As an inpatient medicine clerkship student, I couldn’t relieve his non-clinical pain. Although, my team successfully convinced Mr Johnson to stay in the hospital one more night to receive another dose of bisphosphonates, I couldn’t help but feel that, despite our best efforts, we had failed him.
Later, I would read research articles categorizing patients like Mr Johnson as “underserved.” These articles would detachedly describe those difficult parts of his life (his caregiver burden, housing insecurity, and poor social support) as “social determinants of health.” Internally, I railed at the realization that the chances of maintaining health are correlated with factors over which we have such little control, such as whether we are born into a community with a grocery store or safe green spaces for exercise. Simultaneously, I rejoiced at the opportunity granted by this new vocabulary—the chance to understand and address these very real challenges shared by so many community members including many of our friends and family. My values found a professional home when, months later during my family nedicine clerkship, residents and attendings used similar language not to alienate “difficult patients” but to provide comprehensive care to human beings facing difficulties that compromised their health.

* * * * * * * * *

*Work instructions*.
1) Decide whether each statement agrees with the reflection on caring for Mr Johnson, answering yes or no and quoting the words of the text that decide it. (a) The team got Mr Johnson to remain in the hospital for another night. (b) The research articles described his life circumstances in a warm, personal way. (c) During the later clerkship, residents and attendings used the new vocabulary to set "difficult patients" apart.
2) Carry on the reflection on caring for Mr Johnson, starting right after its final sentence.
These items have no connection to the reflection on caring for Mr Johnson.

Transcribed page contents
* * * * * * * * *

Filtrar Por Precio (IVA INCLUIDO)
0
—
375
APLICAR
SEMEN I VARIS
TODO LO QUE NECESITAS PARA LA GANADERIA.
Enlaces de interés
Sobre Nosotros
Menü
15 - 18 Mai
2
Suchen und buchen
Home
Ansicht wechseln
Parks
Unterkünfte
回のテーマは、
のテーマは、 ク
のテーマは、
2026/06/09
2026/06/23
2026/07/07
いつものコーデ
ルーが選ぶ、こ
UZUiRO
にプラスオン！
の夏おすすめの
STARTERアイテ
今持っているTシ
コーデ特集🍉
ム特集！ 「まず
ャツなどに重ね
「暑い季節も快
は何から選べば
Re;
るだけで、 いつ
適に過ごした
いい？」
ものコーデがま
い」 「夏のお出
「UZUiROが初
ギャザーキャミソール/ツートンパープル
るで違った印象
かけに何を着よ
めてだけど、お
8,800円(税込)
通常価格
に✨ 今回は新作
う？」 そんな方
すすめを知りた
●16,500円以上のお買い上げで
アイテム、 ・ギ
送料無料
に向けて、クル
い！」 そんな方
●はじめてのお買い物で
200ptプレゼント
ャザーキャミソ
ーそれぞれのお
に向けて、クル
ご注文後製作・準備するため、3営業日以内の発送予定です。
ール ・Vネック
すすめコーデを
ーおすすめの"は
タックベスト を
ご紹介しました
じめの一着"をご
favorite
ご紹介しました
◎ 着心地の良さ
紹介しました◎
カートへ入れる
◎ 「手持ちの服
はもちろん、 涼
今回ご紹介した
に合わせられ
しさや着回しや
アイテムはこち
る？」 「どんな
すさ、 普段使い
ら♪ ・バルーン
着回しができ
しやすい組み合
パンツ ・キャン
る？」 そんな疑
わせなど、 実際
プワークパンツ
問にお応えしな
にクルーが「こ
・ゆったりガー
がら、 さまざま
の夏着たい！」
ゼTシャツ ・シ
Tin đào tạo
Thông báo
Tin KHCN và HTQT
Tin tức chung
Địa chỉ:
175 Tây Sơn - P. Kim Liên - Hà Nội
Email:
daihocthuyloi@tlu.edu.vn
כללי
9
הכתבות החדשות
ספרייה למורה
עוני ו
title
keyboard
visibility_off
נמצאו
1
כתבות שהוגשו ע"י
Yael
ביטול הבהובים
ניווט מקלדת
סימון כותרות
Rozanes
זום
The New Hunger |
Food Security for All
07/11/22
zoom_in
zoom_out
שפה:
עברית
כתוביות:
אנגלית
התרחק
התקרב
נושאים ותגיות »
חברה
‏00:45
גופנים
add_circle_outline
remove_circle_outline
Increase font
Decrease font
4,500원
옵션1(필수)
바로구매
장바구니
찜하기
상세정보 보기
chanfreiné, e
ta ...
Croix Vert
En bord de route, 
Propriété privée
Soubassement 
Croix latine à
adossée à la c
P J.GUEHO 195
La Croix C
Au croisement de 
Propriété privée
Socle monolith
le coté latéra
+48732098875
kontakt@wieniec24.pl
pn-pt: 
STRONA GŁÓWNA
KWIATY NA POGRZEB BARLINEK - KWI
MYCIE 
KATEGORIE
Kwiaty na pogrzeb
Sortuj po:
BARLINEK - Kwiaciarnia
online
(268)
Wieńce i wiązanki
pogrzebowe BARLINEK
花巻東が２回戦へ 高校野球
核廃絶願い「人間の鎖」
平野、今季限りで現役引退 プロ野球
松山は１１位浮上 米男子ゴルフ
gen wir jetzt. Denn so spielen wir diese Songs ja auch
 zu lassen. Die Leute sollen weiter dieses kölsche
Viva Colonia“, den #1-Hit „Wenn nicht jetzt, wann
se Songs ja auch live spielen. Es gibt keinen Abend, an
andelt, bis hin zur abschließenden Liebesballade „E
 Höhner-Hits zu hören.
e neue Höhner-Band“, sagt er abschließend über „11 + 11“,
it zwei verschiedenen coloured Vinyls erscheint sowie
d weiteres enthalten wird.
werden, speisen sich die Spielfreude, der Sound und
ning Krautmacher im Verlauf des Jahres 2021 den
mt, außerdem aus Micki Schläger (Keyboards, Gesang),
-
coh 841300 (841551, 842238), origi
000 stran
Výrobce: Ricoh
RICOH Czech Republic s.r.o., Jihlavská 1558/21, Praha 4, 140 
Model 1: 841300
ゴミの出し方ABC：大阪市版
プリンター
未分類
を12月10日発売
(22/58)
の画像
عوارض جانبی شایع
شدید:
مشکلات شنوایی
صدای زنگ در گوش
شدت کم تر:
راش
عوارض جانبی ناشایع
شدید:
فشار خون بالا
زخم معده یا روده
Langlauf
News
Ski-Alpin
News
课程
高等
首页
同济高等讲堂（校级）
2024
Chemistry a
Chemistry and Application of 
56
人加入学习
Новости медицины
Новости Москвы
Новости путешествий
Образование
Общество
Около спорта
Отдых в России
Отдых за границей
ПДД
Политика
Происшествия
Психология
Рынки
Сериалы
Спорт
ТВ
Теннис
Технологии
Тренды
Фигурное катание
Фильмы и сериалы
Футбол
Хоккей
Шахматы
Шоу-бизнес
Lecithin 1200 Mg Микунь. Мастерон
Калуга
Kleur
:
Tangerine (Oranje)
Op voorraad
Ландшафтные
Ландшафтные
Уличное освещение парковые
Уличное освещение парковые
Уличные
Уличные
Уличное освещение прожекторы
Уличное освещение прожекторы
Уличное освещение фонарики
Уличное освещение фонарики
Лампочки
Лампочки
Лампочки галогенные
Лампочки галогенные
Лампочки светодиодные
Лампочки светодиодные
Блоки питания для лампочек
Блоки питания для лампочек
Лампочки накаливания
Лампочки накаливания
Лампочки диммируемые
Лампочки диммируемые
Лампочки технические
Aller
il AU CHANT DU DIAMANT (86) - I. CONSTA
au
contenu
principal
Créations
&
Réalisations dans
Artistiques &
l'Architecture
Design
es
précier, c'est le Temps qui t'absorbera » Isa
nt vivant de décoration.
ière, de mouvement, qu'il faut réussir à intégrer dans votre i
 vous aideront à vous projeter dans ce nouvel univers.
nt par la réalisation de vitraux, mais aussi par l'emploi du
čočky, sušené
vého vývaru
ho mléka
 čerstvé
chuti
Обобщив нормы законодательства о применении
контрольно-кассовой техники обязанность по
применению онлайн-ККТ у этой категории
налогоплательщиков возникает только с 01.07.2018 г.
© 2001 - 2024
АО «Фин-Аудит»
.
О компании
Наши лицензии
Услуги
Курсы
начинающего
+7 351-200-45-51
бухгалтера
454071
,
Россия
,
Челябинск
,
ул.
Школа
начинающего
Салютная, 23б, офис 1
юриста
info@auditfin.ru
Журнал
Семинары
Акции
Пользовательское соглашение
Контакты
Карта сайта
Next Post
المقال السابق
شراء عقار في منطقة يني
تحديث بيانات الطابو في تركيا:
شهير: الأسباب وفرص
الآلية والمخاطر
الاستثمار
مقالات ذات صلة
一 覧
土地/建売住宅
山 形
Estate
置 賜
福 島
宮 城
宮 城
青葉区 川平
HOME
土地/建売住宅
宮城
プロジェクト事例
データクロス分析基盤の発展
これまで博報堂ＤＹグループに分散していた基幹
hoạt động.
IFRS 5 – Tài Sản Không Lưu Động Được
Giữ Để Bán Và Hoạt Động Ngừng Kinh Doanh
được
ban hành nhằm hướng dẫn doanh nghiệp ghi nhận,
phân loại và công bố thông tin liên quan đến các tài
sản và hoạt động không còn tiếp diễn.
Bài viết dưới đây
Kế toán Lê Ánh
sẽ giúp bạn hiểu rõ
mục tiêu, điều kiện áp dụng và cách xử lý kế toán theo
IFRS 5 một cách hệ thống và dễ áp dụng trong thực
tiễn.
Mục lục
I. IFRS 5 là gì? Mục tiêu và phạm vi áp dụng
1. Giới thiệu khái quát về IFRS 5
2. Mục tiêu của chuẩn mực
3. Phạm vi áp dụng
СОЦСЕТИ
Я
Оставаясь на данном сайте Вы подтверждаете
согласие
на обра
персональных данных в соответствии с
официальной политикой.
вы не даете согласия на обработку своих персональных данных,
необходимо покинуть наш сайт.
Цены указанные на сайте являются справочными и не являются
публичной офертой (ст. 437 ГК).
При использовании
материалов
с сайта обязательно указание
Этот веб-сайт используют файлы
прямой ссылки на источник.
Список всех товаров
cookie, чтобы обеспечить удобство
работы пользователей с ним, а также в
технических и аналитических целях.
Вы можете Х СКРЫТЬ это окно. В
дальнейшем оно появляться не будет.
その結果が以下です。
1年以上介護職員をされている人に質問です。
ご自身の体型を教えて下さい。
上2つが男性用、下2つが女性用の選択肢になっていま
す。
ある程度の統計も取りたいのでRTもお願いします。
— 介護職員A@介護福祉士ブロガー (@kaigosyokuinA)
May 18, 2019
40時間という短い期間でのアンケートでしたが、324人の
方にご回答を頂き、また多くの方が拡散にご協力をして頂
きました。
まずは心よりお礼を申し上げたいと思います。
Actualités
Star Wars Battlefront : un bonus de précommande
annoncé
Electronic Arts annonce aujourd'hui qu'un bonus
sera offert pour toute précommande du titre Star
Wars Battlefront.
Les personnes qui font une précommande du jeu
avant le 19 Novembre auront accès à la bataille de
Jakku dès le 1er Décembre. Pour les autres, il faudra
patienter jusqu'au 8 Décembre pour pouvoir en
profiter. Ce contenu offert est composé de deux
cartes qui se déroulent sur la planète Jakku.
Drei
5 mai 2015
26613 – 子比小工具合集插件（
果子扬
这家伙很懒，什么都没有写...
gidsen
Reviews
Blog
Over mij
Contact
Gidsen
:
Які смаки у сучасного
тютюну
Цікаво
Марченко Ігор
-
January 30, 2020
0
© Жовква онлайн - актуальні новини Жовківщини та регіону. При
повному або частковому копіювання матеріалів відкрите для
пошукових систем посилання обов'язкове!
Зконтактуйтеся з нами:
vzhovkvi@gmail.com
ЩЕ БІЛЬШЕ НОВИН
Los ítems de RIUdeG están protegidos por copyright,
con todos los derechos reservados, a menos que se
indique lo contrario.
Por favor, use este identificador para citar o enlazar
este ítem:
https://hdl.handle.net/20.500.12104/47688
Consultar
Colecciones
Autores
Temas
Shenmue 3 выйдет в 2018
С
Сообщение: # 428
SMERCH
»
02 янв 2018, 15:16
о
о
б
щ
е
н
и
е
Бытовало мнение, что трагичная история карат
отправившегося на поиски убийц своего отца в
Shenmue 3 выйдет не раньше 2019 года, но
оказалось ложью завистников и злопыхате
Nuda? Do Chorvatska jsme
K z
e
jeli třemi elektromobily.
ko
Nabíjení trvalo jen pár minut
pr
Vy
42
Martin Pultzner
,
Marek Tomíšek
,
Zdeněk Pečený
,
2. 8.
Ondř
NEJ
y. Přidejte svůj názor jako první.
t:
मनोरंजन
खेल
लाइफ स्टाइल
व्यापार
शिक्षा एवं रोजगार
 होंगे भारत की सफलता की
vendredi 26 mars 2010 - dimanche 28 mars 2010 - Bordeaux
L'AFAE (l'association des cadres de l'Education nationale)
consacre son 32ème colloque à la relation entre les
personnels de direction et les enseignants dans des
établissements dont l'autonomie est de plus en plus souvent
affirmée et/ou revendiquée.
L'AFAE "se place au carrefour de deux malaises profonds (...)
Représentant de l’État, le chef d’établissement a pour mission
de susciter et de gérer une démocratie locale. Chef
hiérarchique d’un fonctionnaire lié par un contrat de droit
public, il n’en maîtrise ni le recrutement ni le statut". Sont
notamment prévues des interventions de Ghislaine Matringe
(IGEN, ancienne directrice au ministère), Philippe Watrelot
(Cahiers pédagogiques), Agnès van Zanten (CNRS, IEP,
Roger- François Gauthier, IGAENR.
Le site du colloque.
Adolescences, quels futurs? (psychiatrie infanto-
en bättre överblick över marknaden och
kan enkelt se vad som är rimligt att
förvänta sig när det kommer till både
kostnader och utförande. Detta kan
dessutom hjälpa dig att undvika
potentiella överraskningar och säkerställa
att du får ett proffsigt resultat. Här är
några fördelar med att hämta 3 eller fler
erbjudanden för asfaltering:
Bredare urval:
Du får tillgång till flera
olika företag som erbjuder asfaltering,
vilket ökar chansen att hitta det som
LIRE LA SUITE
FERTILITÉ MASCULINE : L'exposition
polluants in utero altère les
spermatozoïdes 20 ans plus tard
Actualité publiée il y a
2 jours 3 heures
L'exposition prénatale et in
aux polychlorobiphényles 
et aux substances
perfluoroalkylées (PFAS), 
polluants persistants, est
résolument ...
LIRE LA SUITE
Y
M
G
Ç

* * * * * * * * *

*Answers to the exercises*.
1)
(a) Yes: "my team successfully convinced Mr Johnson to stay in the hospital one more night"
(b) No: "These articles would detachedly describe those difficult parts of his life"
(c) No: "not to alienate “difficult patients” but to provide comprehensive care to human beings facing difficulties that compromised their health"

2)
Now, a second year family medicine resident, struggling through 20-minute patient visits and workflow challenges, I’ve shed some of my naïve optimism, revealing a rougher, yet gratifying, realism. In no way do I expect to solve patients’ social, behavioral and psychological barriers to health in the clinic. Still, I am gratefully learning from patients, peers and attendings how best to assess patients’ difficulties and build appropriate care plans in order to address them together.
What an engaging story that reminds us of the humanity of medicine.
Hang onto your values and fighting to eliminate Social Determinants of Health!
Thank you for your encouragement, ERyan!
I love it, and appreciate your commitment and values and am thrilled that you thought that they had a home in family medicine! We have to try to figure out why victiim-blaming seems so functional for so many others…
Thanks for the feedback, Joshua. Agreed that it’s difficult to diagnose victim-blaming, and even harder to eliminate it. I’ve definitely been guilty of it myself.
I tend to think of the services doctors provide as coming in two parts. The first and most obvious are the things we do to directly impact on health – give medications, perform procedures, etc. The health benefits of these are obvious. However, the art of medicine plays enormously into the second part of service, and that is increasing patient resiliency. This is much harder to quantify, and encompasses mood, spirituality, connectivity, and meaning. Whatever else you could not provide your patient, you improved his resiliency so he can continue to fight against the difficulties he faces. Joining him as an ally to help with that fight goes even farther in bringing him – and all such patients – better health. Kudos to you for being such an accomplished medical artist, especially so early in your training!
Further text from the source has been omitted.